Así calificó el presidente Nicolás Maduro lo ocurrido en Quinta Crespo, en pleno centro de Caracas.
Extraños sucesos. Ciertamente, pese a que los brotes de violencia no tienen nada de insólito en un país donde unas 50 personas caen abatidas diariamente y ser atracado es algo tan común que ya forma parte de los hábitos ciudadanos esconderse el teléfono celular, y el dinero en efectivo, en las partes íntimas, pese a que eso es cuestión rutinaria, no ocurre todos los días que efectivos de la Brigada de Acciones Especiales (BAES) del Cicpc, tomen por asalto la sede de dos emblemáticos “colectivos” oficialistas, para dar de baja a cinco de sus fichas.
Algo se trastocó en la relación del Gobierno con estas facciones, cuyos miembros son señalados de repente por el director del Cicpc, José Sierralta, de pertenecer a peligrosas bandas delictivas. En medio de su dolor, familiares de los abatidos han gritado en la morgue que ellos eran viejos aliados del chavismo, y para probarlo han puesto a circular fotos en las redes sociales en las que aparecen en franca camaradería con altos funcionarios.
La oposición se ha quejado, por su parte, de que estos grupos han sido financiados, entrenados, pertrechados y revestidos de impunidad, para amedrentarlos, aplastar a sangre y fuego las protestas y mantener aterrorizadas a las comunidades.
Ahora bien, ¿quién armó a estos grupos nada clandestinos, que por lo contrario hacen clara ostentación de su fuerza, de sus patentes ideológicas, y hasta se atreven a lanzar amenazas y públicas declaratorias de guerra?
Si José Odreman, líder del Colectivo 5 de Marzo, y sus lugartenientes, estaban implicados en un doble asesinato, como afirmara el jefe de la policía científica, ¿no debió acompañar ese alegato con la especificación del caso al cual se refería?
Hay mentiras enteras y verdades a medias en todo esto. La impresión generalizada es que se oculta información. El país tiene derecho a saber. Esto queda en evidencia con rasgos dramáticos cuando los medios televisivos y radioeléctricos lucen distraídos, reacios a ver y describir los deplorables acontecimientos que desfilan frente a nuestros ojos. El acto de colocarse las vendas de la autocensura lo traducen, libre y torcidamente, como “imparcialidad”.

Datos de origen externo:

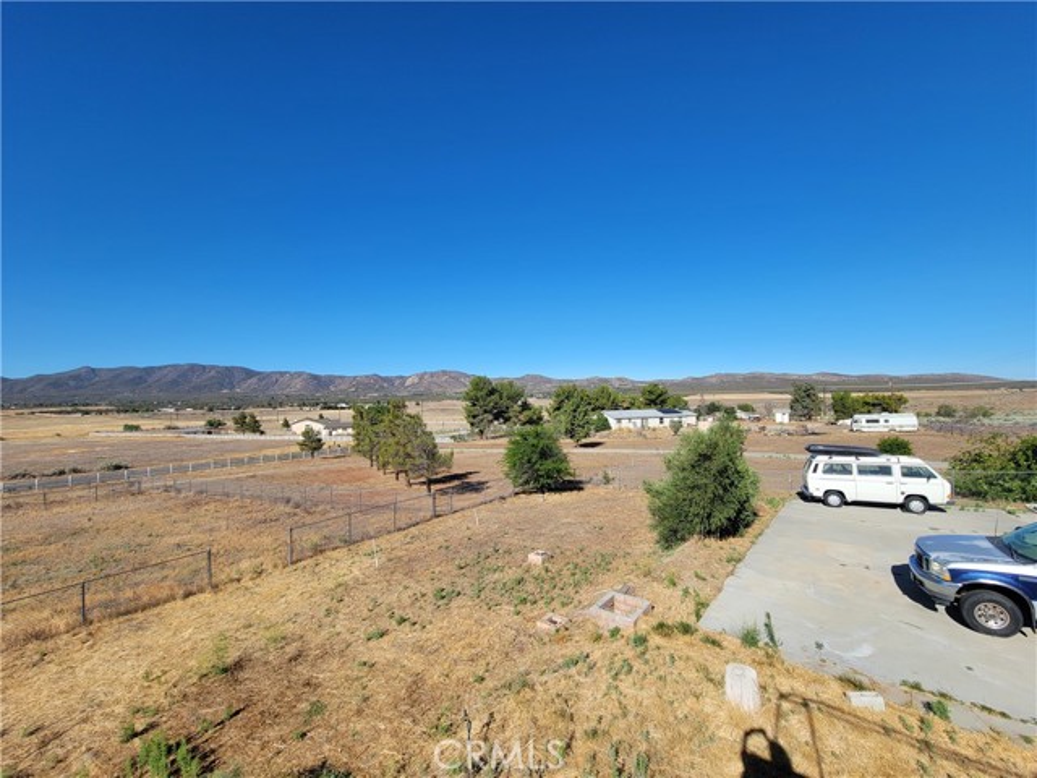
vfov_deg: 89.9
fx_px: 389
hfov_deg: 106.2
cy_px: 389
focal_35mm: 13
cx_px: 518
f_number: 2.2
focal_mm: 2.2
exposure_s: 1/1915
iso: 50
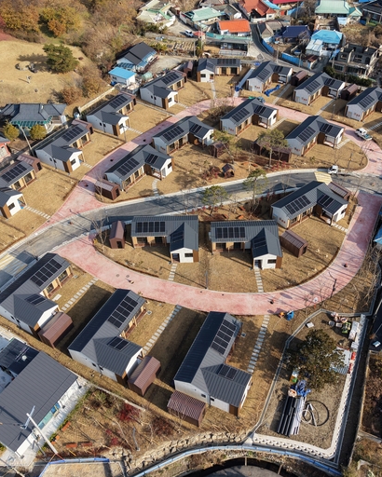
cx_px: 213
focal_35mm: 32
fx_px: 452
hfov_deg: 45.7
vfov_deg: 55.6
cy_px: 241
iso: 240
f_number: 1.8
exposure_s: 1/3200
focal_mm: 8.67
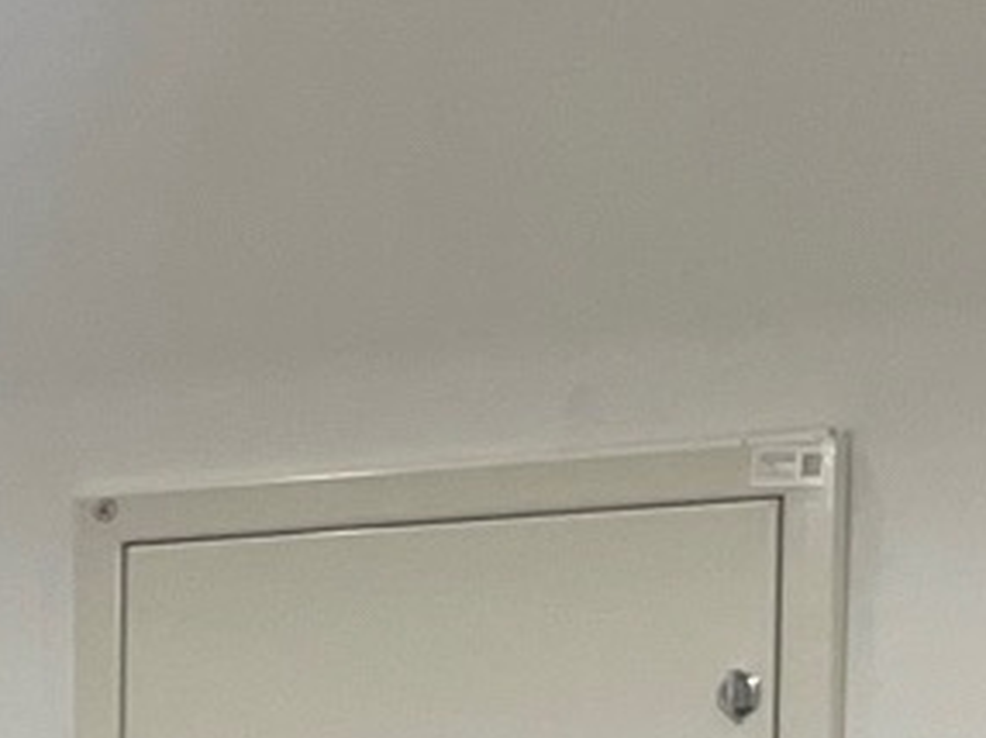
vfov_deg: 7.7
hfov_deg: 10.5
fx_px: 5180
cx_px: -448
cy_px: 1669
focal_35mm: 182
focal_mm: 4.2
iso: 125
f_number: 1.6
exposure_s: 1/121
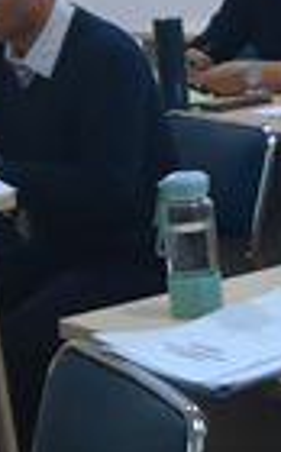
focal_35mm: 173
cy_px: 216
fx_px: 2129
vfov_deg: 12.1
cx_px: 662
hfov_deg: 7.1
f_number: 1.8
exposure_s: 1/50
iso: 193
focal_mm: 3.95
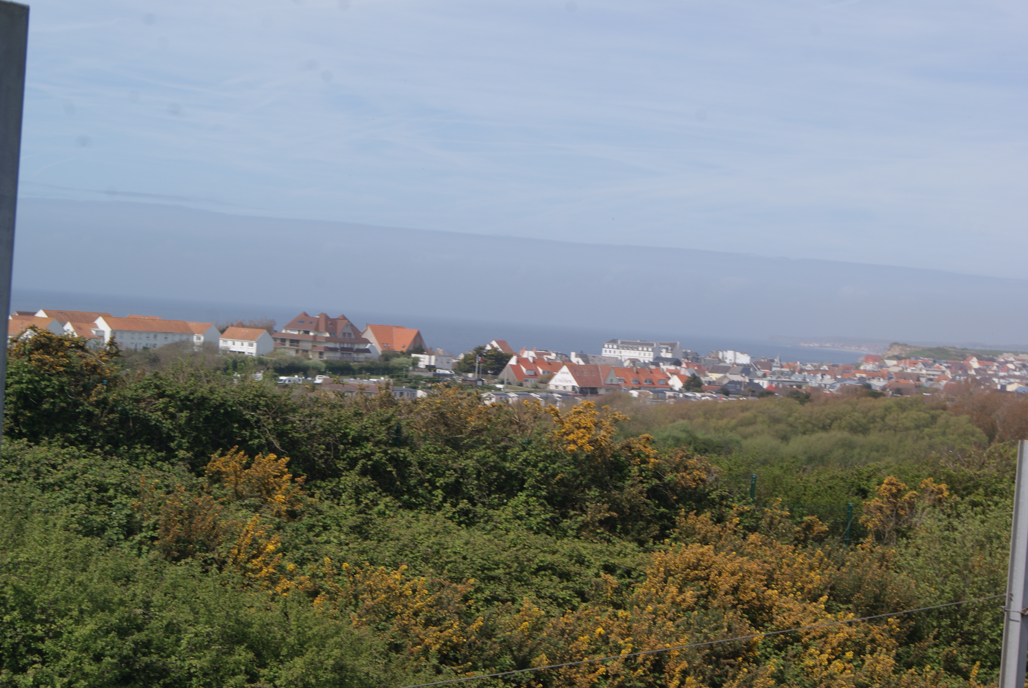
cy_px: 344
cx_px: 514
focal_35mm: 82
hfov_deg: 24.6
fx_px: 2359
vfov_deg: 16.6
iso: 100
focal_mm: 55
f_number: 13
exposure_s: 1/160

La opacidad es dispuesta desde la cima de instituciones fundamentales. Lo que sí es evidente es que se ha repetido la historia de otros grupos armados desde el poder, en diversas partes del mundo. Estamos en presencia de una fuerza paramilitar, que se salió del control de sus creadores. Es un monstruo que cobró vida propia en los laboratorios oficiales. Así pasó, con sus matices, en Colombia. Y en México, con el devastador saldo de criminalidad que atormenta a esa nación. También allí irrumpió el fenómeno de ex policías que engrosan ejércitos privados o escuadrones de la muerte.
Estamos suficientemente alertados. El fracaso de 20 planes de seguridad es una alarma estridente. Es un drama que debe ser encarado por instituciones legitimadas en su estricto apego a la ley, por policías profesionales.
Por un Estado conscientes de esta delicada coyuntura. Si el crimen de un diputado es tomado como acicate para la revancha y el alegre señalamiento de los culpables de la primera hora, y si la difusión de sus fotos en la morgue se torna más condenable que las circunstancias que lo llevaron a tan trágico fin, es signo de que vamos por mal camino. La nación toda lo siente así, desde hace mucho. No llegamos hasta estas orillas de improviso, ni por causas desconocidas. No se trata, en ningún caso, de “extraños sucesos”.